Bioinformatics Stack Exchange
Another useful resource for solving general questions related to Bioinformatics can be the Bioinformatics Stack Exchange network. These site follows the same phylosohpy of Biostars (indeed, Biostars originated in the old version of Stack Exchange) but offers, in my opinion, a better user inteface. The site is still in beta but most of the Biostars community can be found also in this new site.
Bioconductor support site
The Bioconductor support site provides support for questions related to the use of Bioconductor, using a similar interface to Biostars.

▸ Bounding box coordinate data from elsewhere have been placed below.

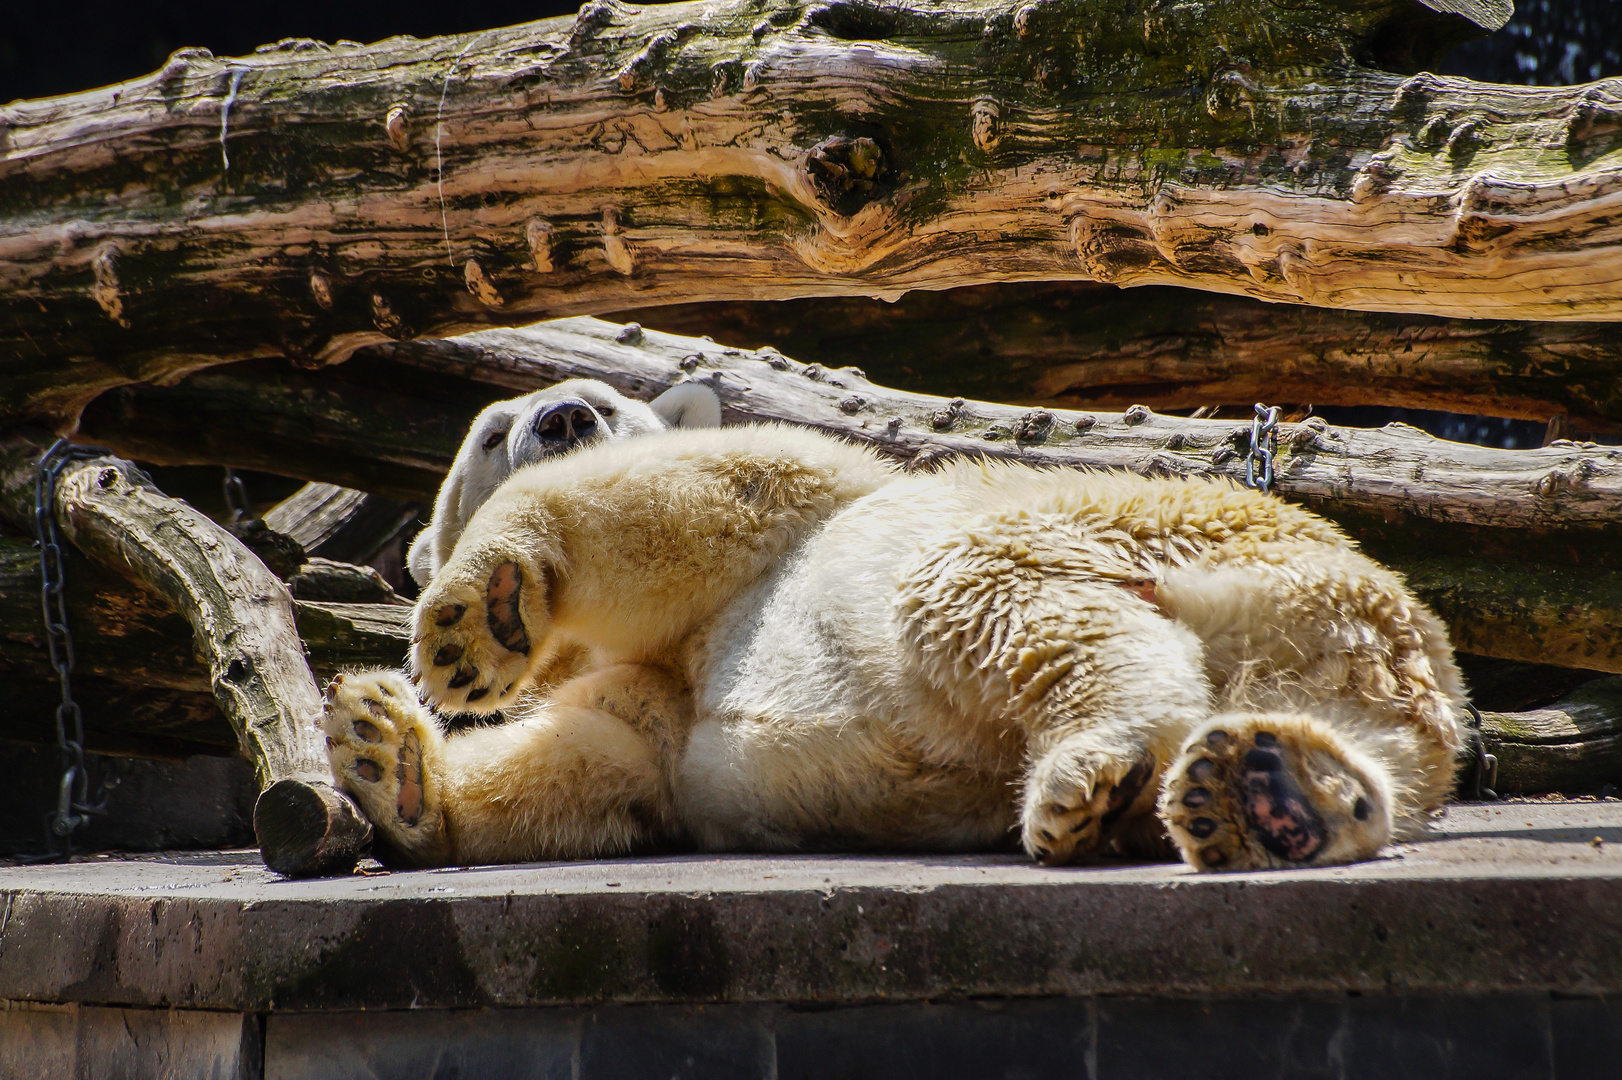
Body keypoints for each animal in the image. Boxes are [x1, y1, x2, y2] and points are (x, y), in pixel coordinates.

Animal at [322, 424, 1466, 869]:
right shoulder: (654, 701)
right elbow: (592, 770)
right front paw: (386, 759)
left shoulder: (811, 510)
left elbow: (686, 497)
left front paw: (475, 619)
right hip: (1342, 657)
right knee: (1361, 747)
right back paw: (1268, 793)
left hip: (1109, 529)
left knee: (992, 604)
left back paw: (1088, 771)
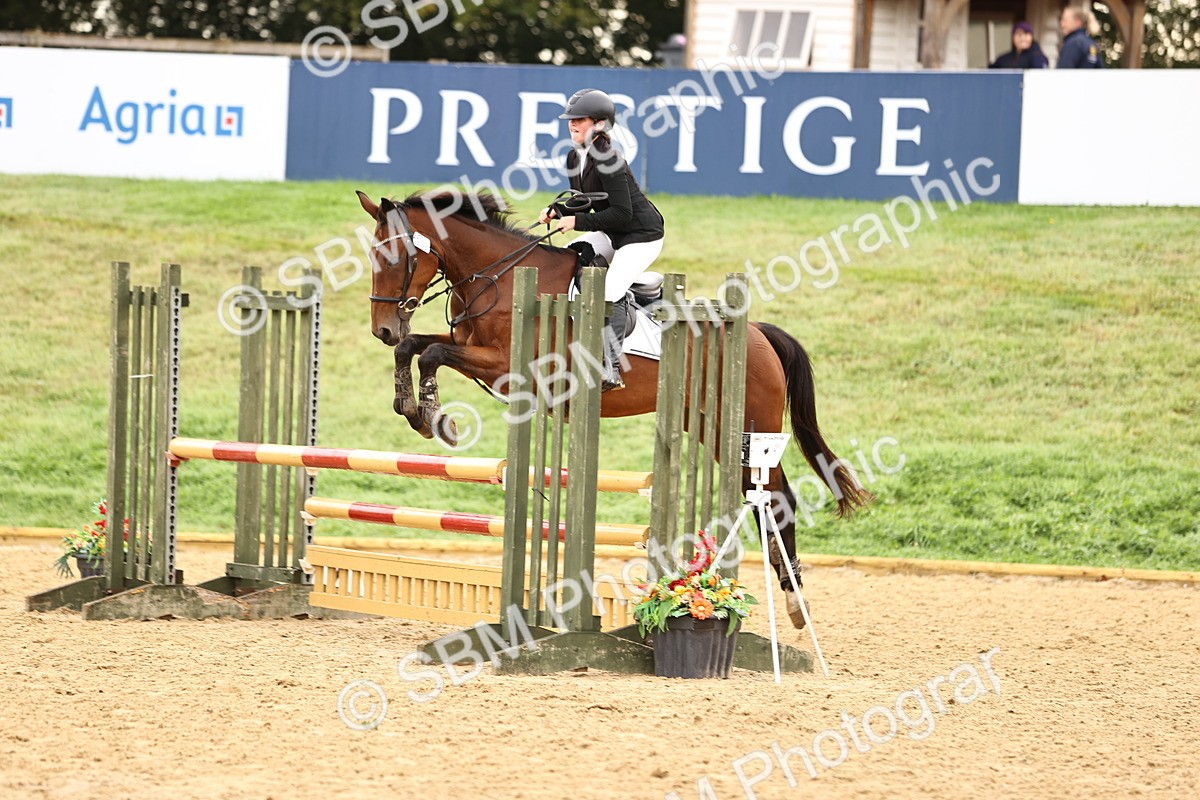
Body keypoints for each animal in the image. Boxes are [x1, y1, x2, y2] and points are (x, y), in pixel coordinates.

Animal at [355, 190, 872, 628]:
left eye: (396, 257)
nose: (382, 329)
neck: (500, 278)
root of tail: (760, 335)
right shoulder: (475, 351)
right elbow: (417, 348)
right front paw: (412, 407)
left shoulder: (509, 368)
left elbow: (431, 354)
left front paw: (435, 417)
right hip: (712, 429)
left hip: (749, 429)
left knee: (779, 500)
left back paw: (794, 602)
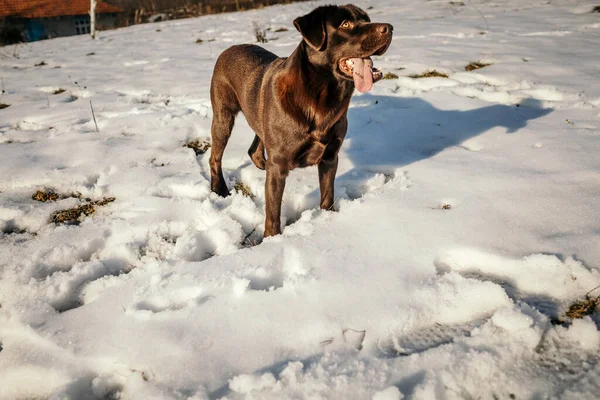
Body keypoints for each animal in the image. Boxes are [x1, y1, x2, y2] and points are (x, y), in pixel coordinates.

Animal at [210, 4, 394, 236]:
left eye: (366, 19)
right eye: (345, 24)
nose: (389, 28)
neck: (321, 98)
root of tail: (228, 49)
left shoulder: (330, 156)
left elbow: (327, 194)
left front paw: (328, 218)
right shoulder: (279, 164)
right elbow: (273, 212)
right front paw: (272, 239)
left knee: (254, 147)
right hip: (223, 118)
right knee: (215, 157)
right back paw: (219, 189)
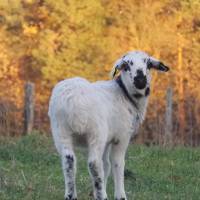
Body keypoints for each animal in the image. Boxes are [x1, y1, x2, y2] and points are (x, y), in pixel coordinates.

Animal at [48, 50, 169, 199]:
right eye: (126, 65)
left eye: (148, 63)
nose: (140, 80)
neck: (125, 94)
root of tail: (73, 99)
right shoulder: (121, 137)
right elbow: (117, 163)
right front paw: (120, 195)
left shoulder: (107, 140)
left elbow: (106, 166)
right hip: (96, 132)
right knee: (94, 163)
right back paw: (101, 195)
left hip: (60, 131)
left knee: (69, 161)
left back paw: (71, 195)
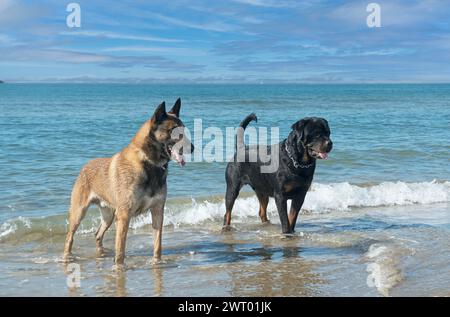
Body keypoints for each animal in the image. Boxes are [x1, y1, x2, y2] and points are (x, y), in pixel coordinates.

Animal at [62, 98, 192, 264]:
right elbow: (120, 251)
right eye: (175, 131)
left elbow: (157, 245)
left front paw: (157, 262)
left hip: (108, 216)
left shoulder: (157, 211)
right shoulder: (124, 216)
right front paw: (119, 267)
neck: (148, 162)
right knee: (69, 237)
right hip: (79, 213)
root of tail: (85, 166)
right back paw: (67, 257)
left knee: (98, 234)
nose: (193, 148)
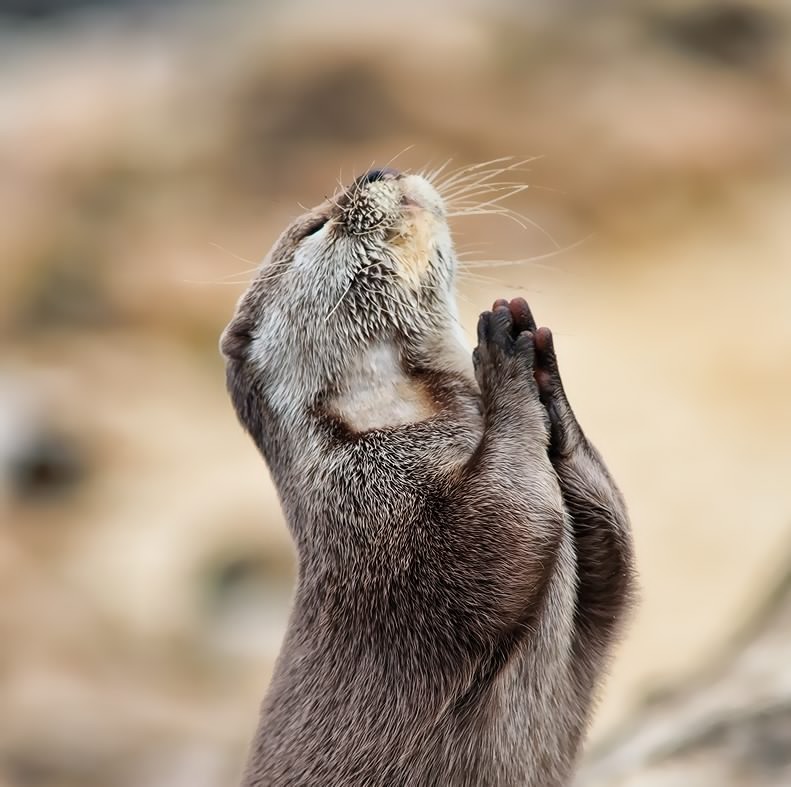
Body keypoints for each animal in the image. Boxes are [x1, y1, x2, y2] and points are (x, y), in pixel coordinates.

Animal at [221, 168, 636, 787]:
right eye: (316, 226)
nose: (376, 172)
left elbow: (615, 557)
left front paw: (545, 377)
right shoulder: (378, 515)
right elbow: (508, 524)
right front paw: (502, 359)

How to use the support sites
It is important to remember that online support sites are usually driven by voluntarees that lend their time and expertise to help others. Because the number of questions put in one of these support sites can be very large, it is very helpful if the questions themeselves are written in a way that simplify the work of those willing to help us with our doubts. For example, it is important to write simple yet meaningful titles that summarize what our problem is. This way the community can easily know if the question is related to a topic about which they have expertise. When describing your issues, be as explicit as possible. And whenever possible, include a minimal reproducible example. This is particularly important if you have problems with programming code but it can also apply to using a web server. For example, if you had some problem using a web server to generate a sequence aligment, include all the steps you performed to obtain the error (if any) you obtained. If possible, when needed, include a minimal example dataset to reproduce the error. In this example, it could be a small file with a few sequences that trigger the error.
The particulars will depend of the software and problem you are having. But as a rule of thumb it is always helpful to put yourself in the place of those reading your question, and imagining whether that is enough for them to understand your problem.